• **Dataset entries**
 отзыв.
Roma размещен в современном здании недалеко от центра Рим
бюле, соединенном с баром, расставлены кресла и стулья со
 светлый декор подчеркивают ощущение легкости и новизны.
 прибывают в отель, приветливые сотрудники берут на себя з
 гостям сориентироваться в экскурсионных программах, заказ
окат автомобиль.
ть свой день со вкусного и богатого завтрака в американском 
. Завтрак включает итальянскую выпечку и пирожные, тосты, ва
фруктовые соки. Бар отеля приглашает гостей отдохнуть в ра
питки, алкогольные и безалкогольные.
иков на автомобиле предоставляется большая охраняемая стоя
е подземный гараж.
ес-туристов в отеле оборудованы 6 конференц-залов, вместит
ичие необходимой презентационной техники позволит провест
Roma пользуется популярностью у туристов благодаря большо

--

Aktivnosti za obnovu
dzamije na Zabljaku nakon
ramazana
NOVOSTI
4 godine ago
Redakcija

• **AIM OF THE TASK**
Show every line of the records above that contains the string "Roma".

• **FINAL ANSWER**
Roma размещен в современном здании недалеко от центра Рим
Roma пользуется популярностью у туристов благодаря большо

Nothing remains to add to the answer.